On Twitter last week, I expressed the view that per capita alcohol-related disturbances are probably lower in airports than they are in most other public spaces, despite the 24 hour availability.
@Jamesqnicholls What is the issue? Man for man, I expect air passengers are better behaved than the average group of people.— Christopher Snowdon (@cjsnowdon) July 29, 2016
This was no more than an educated guess. Airports are areas of high security where people can't get away with too much silliness. Even drunks respond to incentives.
At the Guardian today, Sally Adams-Merry of Bath University provides some rough and ready numbers to provide illumination.
A figure doing the rounds in the media states that 442 individuals have been arrested on suspicion of being drunk on a plane or airport between March 2014 and March 2016. This figure was obtained by the Press Association through Freedom of Information requests to the Police . Whilst this sounds high, it needs to be considered in the context of the number of passengers traveling through airports each year and the number of arrests on flights that are not alcohol-related. Unfortunately, obtaining a figure for non-alcohol related arrest proved difficult. However, in terms of all travellers, the UK Aviation Industry reports that more than 251 million individuals passed though UK airports in 2015. If we take this as a typical year, then the 442 passengers arrested on suspicion of being drunk represents approximately 0.00018% of all air travellers.
Alas, she doesn't give us the figures for the general public, but 0.00018% certainly doesn't sound like an epidemic and Sally speaks up for the 99.99982% of us who don't get our collars felt in airports for being pissed up.
An airport-wide ban could see moderate drinkers penalised for the behaviour of a handful of individuals.
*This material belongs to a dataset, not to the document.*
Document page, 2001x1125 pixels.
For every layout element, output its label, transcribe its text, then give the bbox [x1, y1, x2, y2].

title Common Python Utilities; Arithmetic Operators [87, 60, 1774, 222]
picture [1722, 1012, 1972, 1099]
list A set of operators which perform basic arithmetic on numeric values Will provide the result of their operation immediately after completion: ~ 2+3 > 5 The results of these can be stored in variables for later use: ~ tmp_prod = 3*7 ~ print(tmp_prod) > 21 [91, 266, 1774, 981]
Indeed it could. In fact it definitely would. And the same is true of tax hikes, minimum pricing and other 'public health' policies directed at the whole population, but when this is pointed out to the 'public health' racket, we are told that it is an "industry argument". See, for example, this article from Sally's colleagues at Bath University...
The focus on a small number of alcohol misusers provides the AI [alcohol industry] with a frame that has the potential to invalidate the current focus of health policy; the AI argues that population-level approaches, such as taxation or restrictions on advertising, penalizes moderate drinkers because of a ‘few people’ who consume alcohol in an irresponsible way and that these approaches do not tackle alcohol misuse effectively. This supports AI claims that ‘existing regulation is satisfactory’
Does the Guardian realise it is being used as a vehicle for evil industry arguments or does the threat to a nice glass of Sancerre before jetting off to Goa make them valid on this occasion?